Return each entry below word for word, leaving out any image.
*** Opening Records supplied ***
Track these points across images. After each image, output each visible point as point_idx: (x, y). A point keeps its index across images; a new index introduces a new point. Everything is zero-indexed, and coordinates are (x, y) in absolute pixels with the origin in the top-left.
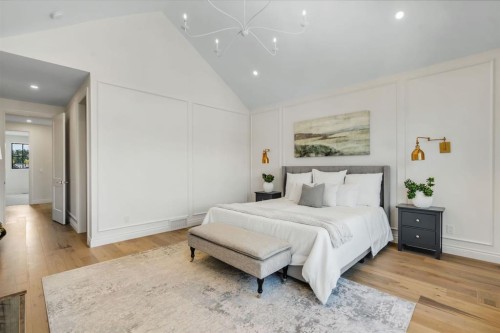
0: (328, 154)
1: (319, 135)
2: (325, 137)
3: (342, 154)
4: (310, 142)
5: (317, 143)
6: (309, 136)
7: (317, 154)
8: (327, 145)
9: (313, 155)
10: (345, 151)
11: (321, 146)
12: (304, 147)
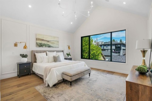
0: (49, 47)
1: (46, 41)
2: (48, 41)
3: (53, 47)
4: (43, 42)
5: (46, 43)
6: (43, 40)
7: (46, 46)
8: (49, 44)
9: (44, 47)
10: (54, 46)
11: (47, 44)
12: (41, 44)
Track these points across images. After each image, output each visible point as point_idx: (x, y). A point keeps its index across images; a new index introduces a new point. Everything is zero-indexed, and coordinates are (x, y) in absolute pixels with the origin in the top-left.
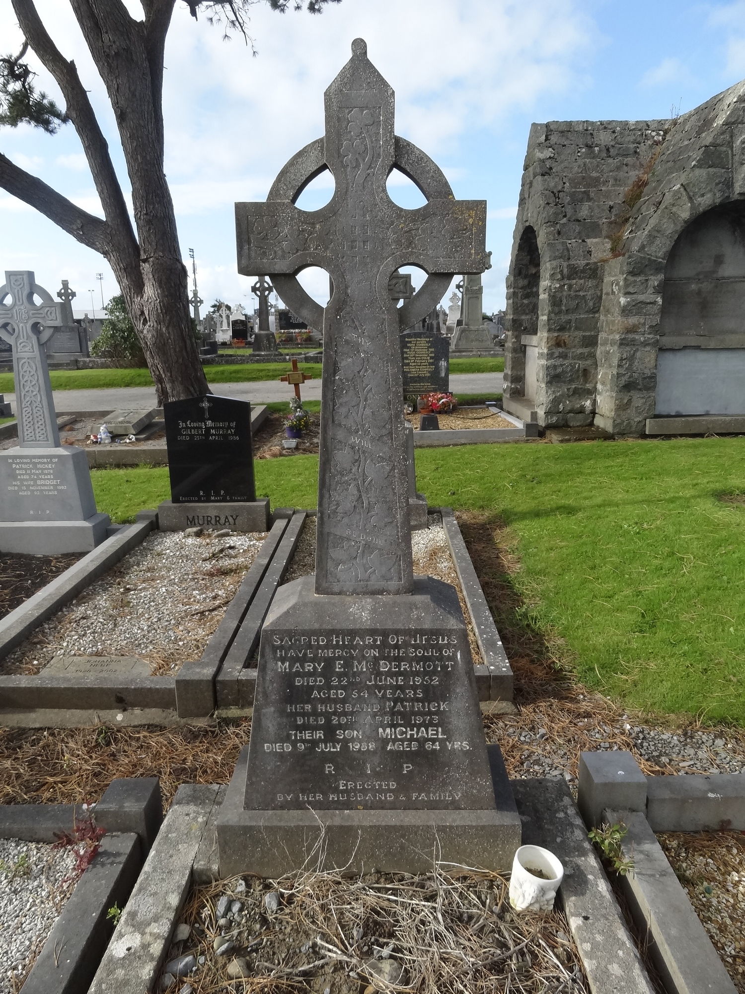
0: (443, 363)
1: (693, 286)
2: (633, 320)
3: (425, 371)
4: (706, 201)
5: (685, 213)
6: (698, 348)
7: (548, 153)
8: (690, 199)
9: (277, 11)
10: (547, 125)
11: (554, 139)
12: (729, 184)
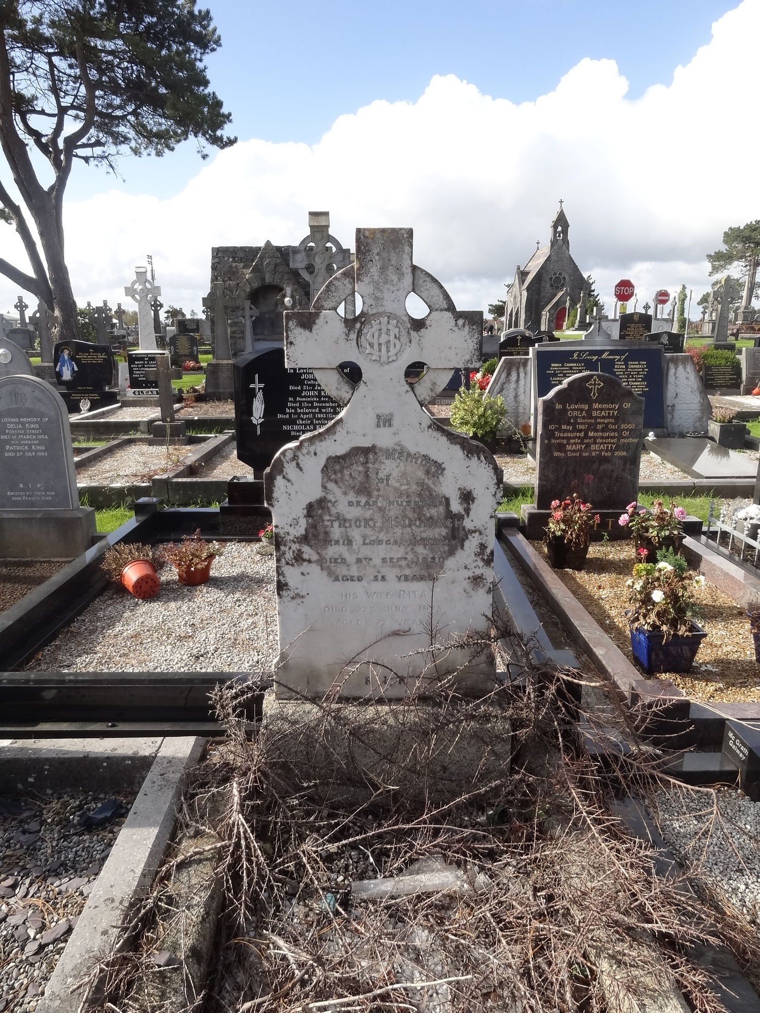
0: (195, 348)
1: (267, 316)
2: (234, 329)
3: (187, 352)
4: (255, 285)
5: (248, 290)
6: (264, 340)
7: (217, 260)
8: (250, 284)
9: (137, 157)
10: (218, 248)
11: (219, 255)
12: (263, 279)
*** Closing Records supplied ***
Solved problem:
Track these points across images. After each image, output each visible point as point_idx: (x, y). A point keeps its index across images; a new index introduces a new point. Everything is zero-indexed, and coordinates are (x, y) in absolute pixels with the origin in the top-left.
0: (328, 154)
1: (319, 135)
2: (325, 137)
3: (342, 154)
4: (310, 142)
5: (317, 143)
6: (309, 136)
7: (317, 154)
8: (327, 145)
9: (313, 155)
10: (345, 151)
11: (321, 146)
12: (304, 147)
0: (49, 47)
1: (46, 41)
2: (48, 41)
3: (53, 47)
4: (43, 42)
5: (46, 43)
6: (43, 40)
7: (46, 46)
8: (49, 44)
9: (44, 47)
10: (54, 46)
11: (47, 44)
12: (41, 44)
Track these points across images. After each image, output each visible point as point_idx: (x, y). A point keeps its index across images; a new index introduces a new point. Everything is zero-indexed, and coordinates are (x, y) in absolute pixels with the origin in the top-left.
0: (443, 363)
1: (693, 286)
2: (633, 320)
3: (425, 371)
4: (706, 201)
5: (685, 213)
6: (698, 348)
7: (548, 153)
8: (690, 199)
9: (277, 11)
10: (547, 125)
11: (554, 139)
12: (729, 184)
0: (195, 348)
1: (267, 316)
2: (234, 329)
3: (187, 352)
4: (255, 285)
5: (248, 290)
6: (264, 340)
7: (217, 260)
8: (250, 284)
9: (137, 157)
10: (218, 248)
11: (219, 255)
12: (263, 279)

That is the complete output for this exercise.